There are other operational challenges. However, we found that most of these can be mitigated if we stick to the following infrastructure best practices and standards:
- Infrastructure as Code (IaC): This is the default practice for modern infrastructure and DevOps teams. It is also a recommended approach to use declarative IaC tools and technologies over their imperative counterparts.
- Automation: We live in the age of software automation, as we tend to automate everything; it is more efficient and easier to manage and scale, but we need to take automation with Kubernetes to another level. Kubernetes comes with the ability to automate the life cycle of containers, and it also comes with advanced automation concepts, such as operators and GitOps, which are efficient and can literally automate automations.
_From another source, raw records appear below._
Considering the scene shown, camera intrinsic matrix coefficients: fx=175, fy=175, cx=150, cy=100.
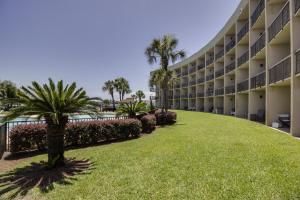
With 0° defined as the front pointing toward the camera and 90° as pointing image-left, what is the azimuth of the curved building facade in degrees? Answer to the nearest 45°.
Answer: approximately 45°

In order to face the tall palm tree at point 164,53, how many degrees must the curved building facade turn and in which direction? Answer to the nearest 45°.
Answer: approximately 45° to its right

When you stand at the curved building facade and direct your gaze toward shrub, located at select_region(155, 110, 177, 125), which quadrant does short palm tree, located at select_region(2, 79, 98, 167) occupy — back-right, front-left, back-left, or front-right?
front-left

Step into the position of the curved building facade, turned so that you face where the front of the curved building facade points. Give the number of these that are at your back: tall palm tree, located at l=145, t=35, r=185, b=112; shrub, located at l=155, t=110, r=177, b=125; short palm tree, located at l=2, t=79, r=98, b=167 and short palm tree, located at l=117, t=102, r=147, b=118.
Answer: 0

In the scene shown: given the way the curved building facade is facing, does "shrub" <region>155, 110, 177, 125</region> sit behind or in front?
in front

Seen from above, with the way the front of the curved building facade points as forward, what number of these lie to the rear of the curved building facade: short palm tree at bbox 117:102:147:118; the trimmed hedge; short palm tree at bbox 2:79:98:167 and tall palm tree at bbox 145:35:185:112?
0

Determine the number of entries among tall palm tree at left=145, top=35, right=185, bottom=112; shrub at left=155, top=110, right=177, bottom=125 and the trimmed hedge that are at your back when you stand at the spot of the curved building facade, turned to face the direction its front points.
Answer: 0

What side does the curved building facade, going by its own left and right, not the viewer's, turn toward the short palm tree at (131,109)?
front

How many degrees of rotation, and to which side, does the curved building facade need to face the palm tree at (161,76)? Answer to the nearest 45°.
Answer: approximately 45° to its right

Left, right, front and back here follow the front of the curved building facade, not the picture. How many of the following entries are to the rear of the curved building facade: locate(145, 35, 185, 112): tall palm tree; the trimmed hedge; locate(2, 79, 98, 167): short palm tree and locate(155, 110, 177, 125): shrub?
0
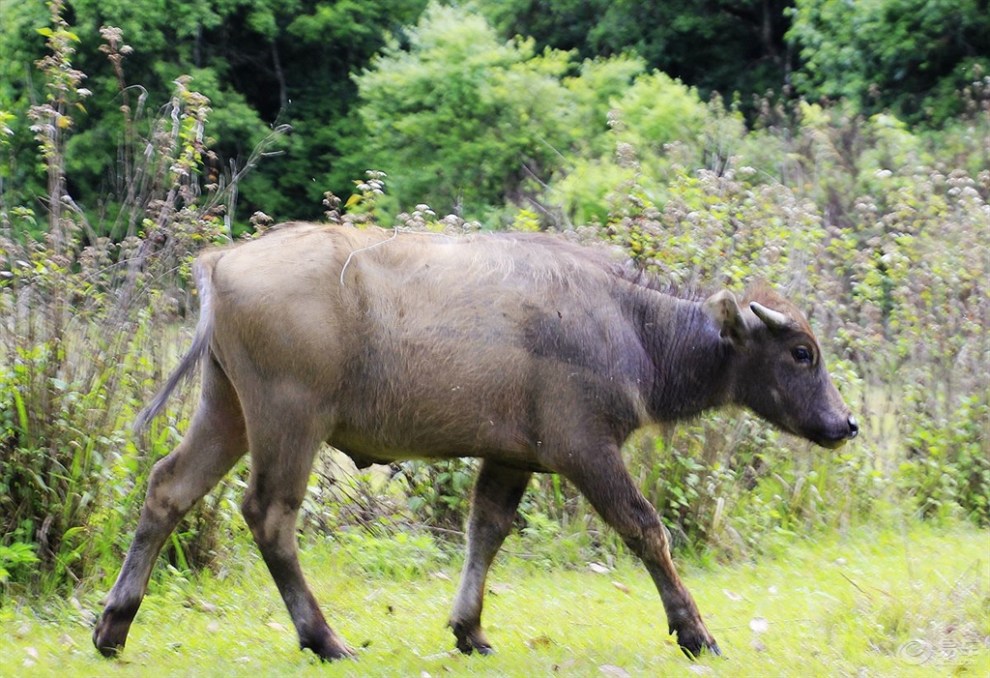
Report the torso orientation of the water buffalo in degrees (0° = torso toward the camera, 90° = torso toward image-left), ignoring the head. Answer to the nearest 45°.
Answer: approximately 270°

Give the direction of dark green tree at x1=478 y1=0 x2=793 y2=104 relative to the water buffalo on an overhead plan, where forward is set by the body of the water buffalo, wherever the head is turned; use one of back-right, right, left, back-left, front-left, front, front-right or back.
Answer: left
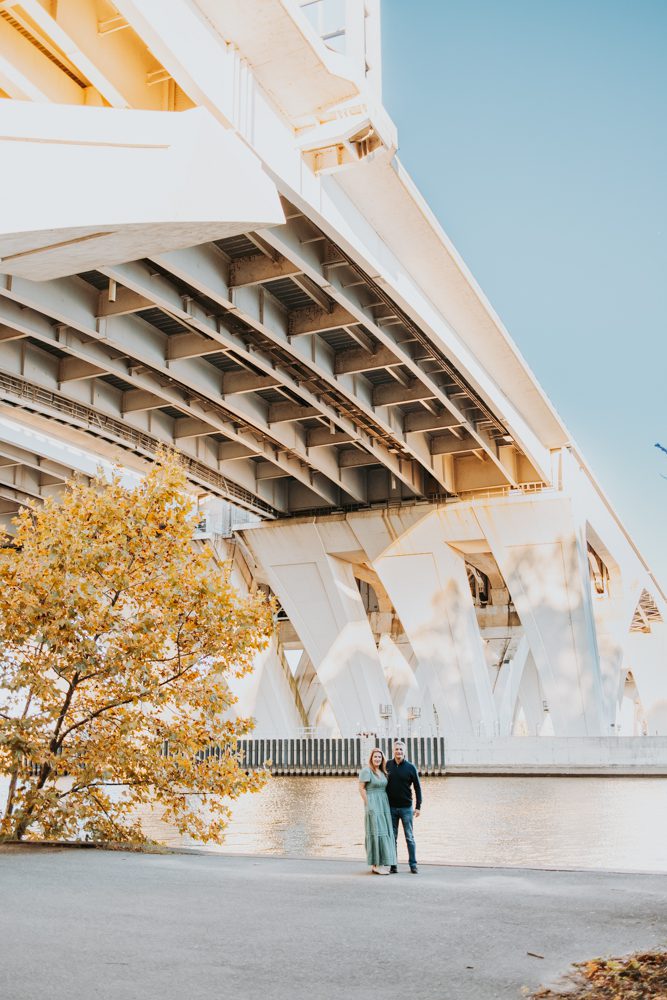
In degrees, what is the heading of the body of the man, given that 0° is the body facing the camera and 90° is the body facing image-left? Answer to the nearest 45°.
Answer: approximately 0°

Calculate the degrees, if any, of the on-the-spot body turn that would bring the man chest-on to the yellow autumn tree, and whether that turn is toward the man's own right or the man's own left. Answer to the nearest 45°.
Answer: approximately 90° to the man's own right

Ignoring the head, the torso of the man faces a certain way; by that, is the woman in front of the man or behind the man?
in front

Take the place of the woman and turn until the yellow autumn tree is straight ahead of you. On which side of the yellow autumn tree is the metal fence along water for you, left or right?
right

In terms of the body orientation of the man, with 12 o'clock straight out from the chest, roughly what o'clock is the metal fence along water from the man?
The metal fence along water is roughly at 6 o'clock from the man.
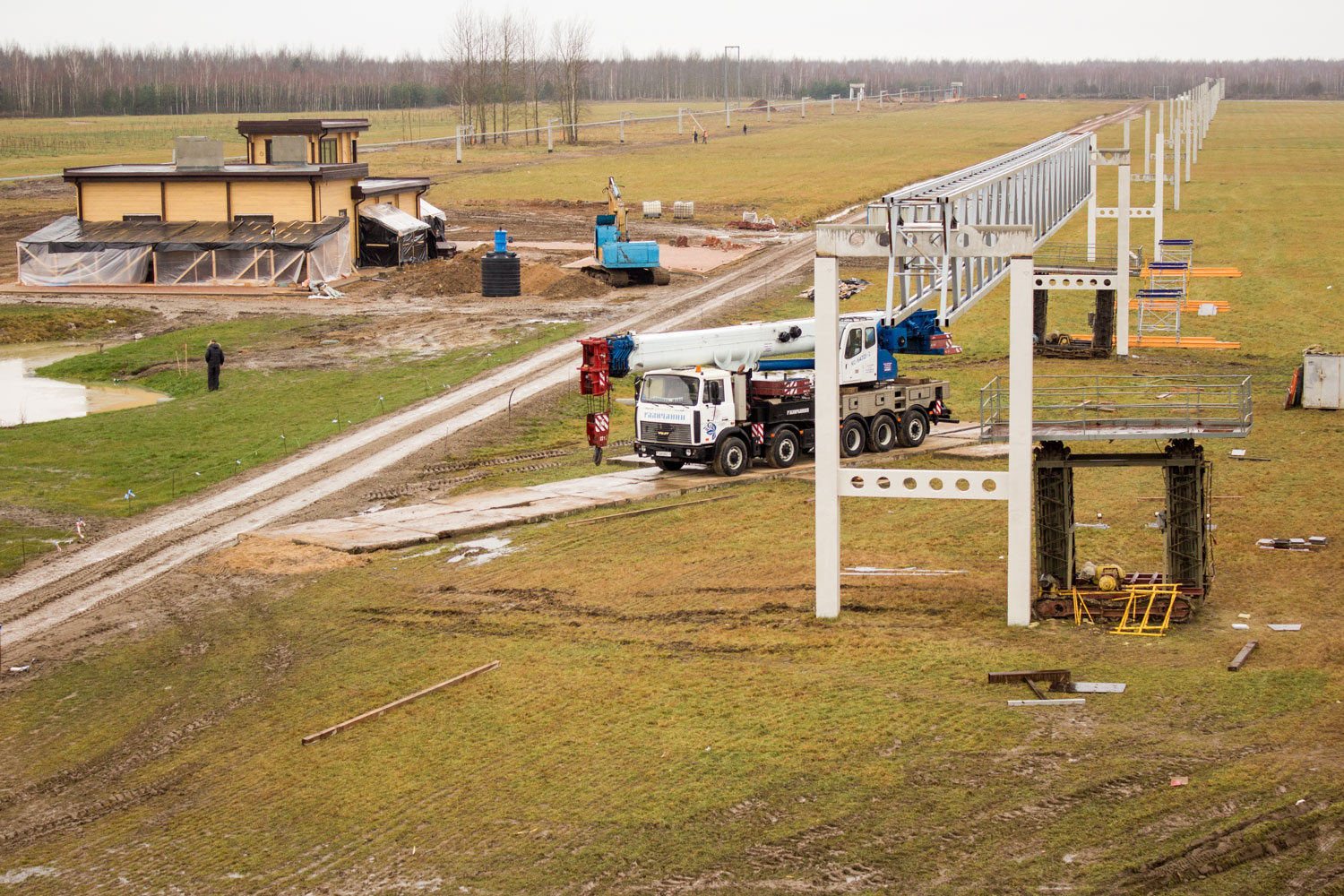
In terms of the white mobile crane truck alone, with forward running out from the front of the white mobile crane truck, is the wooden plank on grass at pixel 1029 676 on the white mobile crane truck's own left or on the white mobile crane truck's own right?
on the white mobile crane truck's own left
- Standardization: Having a set of standards helps to reduce teams' struggles with aligning and working together, eases the scaling of the processes, improves the overall quality, and increases productivity. This becomes essential for companies and teams that are planning to use Kubernetes in production, as this involves integrating with different infrastructure parts, migrating services from on-premises to the cloud, and many further complexities.
Defining your set of standards covers processes for operation runbooks and playbooks, as well as technology standardization – using Docker, Kubernetes, and standard tools across teams. These tools should have specific characteristics: open source but battle-tested in production, the ability to support the other principles, such as IaC code, immutability, being cloud-agnostic, and being simple to use and deploy with a minimum of infrastructure.
- Single source of truth: Having a source of truth is a cornerstone and enabler to modern infrastructure management and configuration. Source code control systems such as Git are becoming the standard choice to store and version infrastructure code, where having a single and dedicated source code repository for infrastructure is the recommended practice to follow.
Managing Kubernetes infrastructure is about management complexity. Hence, having a solid infrastructure design, applying best practices and standards, increasing the team's Kubernetes-specific skills, and expertise will all result in a smooth operational and manageability journey.